Has your child asked you this question yet? If so what did you say.
That's exactly how I explained it to my 11 year old after receiving his diagnosis.... Autism just means that he sees things in a different way than many other people and that doesn't mean anything other than that he's different, and really, aren't we all different in our own ways?
It's not a generic answer, it's the truth.
I think you gave your son the perfect answer. Thank you for sharing. Your story brought tears to my eyes, because the way you described Autism to your son is the way I want my son to see his Autism.
Since my son had verbal skills we were told by a therapist that our son was just strong willed at age four. We were told we should just keep disciplining him and he would get better.

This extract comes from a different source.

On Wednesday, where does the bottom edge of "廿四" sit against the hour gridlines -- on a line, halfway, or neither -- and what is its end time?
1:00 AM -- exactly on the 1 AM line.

If only our son had heard at the age of four what your son now knows, that he is special and just saw the world differently. It was two years later before he got that correct message at age six. I am thankful my son and I have the real truth now.

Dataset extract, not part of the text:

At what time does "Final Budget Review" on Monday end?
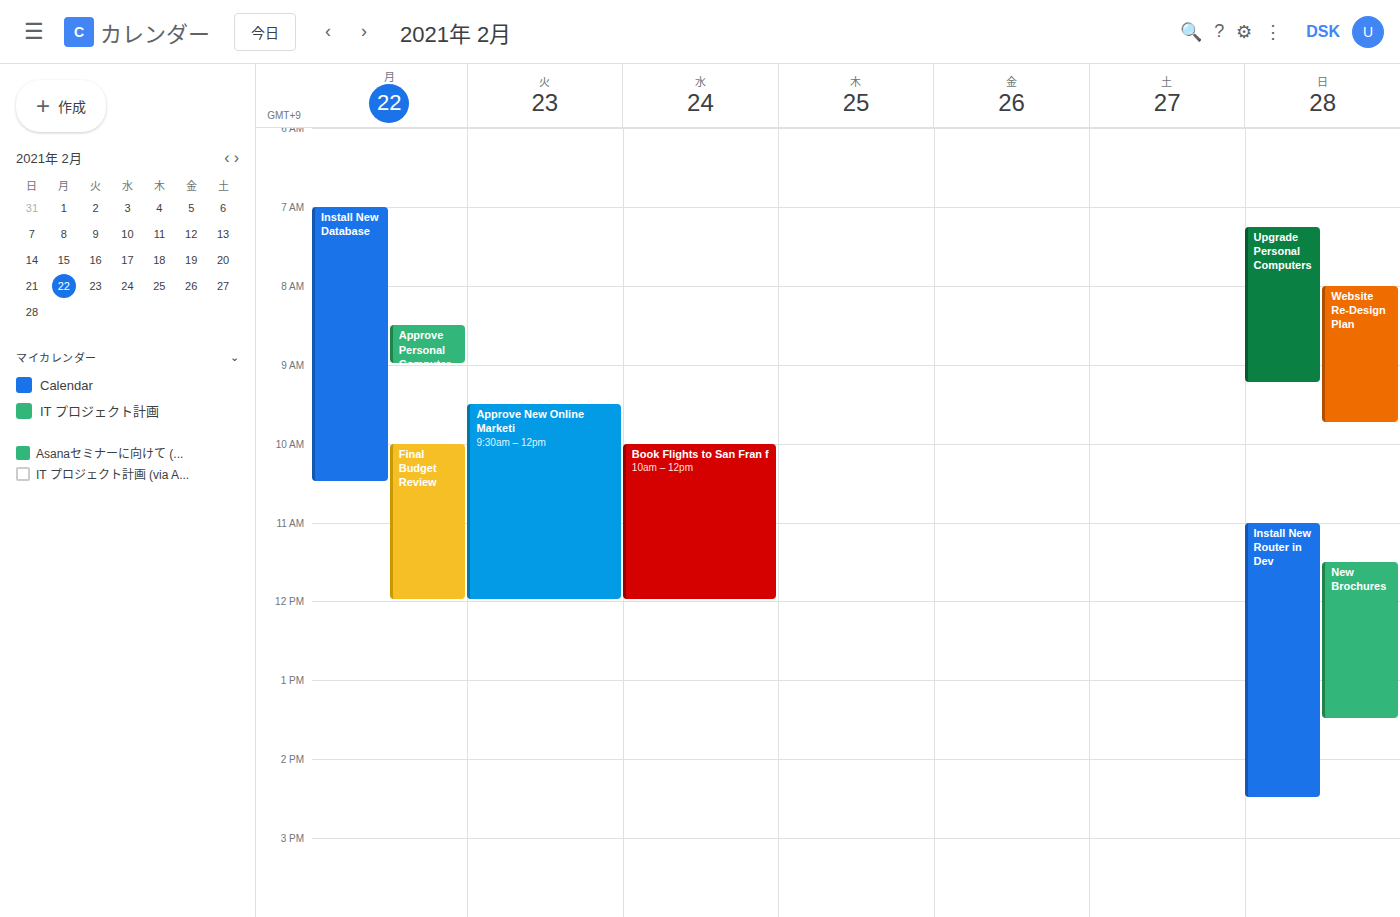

As your son asks more questions, you can give him more information about Autism. How wonderful that for now he knows the most important parts.
by Siobhan69October 5, 2012 at 5:30 PM
Don't know why my writing is so small, sorry ladies!
October 5, 2012 at 5:34 PM
That has been the hardest part for me so far. My daughter is 8 and she's not quite understanding why SHE has to have Autism and how it works. For now I think you gave him the perfect answer. he is still pretty young to understand such a complex thing that we dont always understand.
I just got a book the other day that is pretty awesome about explaining autism, answering questions and giving tips in a way that kids would understand...but I would think its more geared towards 6 and up. Its called the Survival Guide for Kids with Autism Spectrum Disorders (and their parents) I've learned a lot from it, and it helps when she asks questions
yes and i've explained it in bits and pieces and gave him books on high functioning autistic and asperger stories and let him read and talk to other autistic kids.
but he's twice the age.
I will say I didn't make it sound like he was super special because my son is ego-centric and already has issues from the public school district thinking he's special and deserves to be treated like a king because the school said he was special. LOL
We have to do more the "autism is a different brain wiring and way of looking at the world. Quirky, different. there's good and bad and it balances out. you have to learn to work with it and be self aware, and the good parts can shine."
by autismmom13October 7, 2012 at 2:17 PMI think your answer was PERFECT. We embrace our son's Autism, and we speak about it openly often as a family. I truly believe that getting your kids to talk openly and honestly when their young sets them up to be able to talk to us later in life when their issues get bigger. On the occasions that our son has a problem at school and goes to the sensory room to calm, his teacher will have class meetings to make sure his classmates understand why he has reacted the way he has. My hope is that when these same children hit MS and HS they will be more tolerant of his differences. Go with your instincts, cause it sounds to me like you're doing GREAT!
by Jenn8604October 8, 2012 at 1:06 PMGreat answer. May use it if my son ever asks about it.
by BethChiangOctober 8, 2012 at 1:41 PM
I think you gave a good answer, also, and I have been thinking about this myself. Like Kajira's, my son is ego-centric and I am unsure how to explain his Aspergers to him. I haven't had to yet, but I know I should do it soon. He is 7. I also wonder how to explain it in a way that he cannot start to use it as an excuse.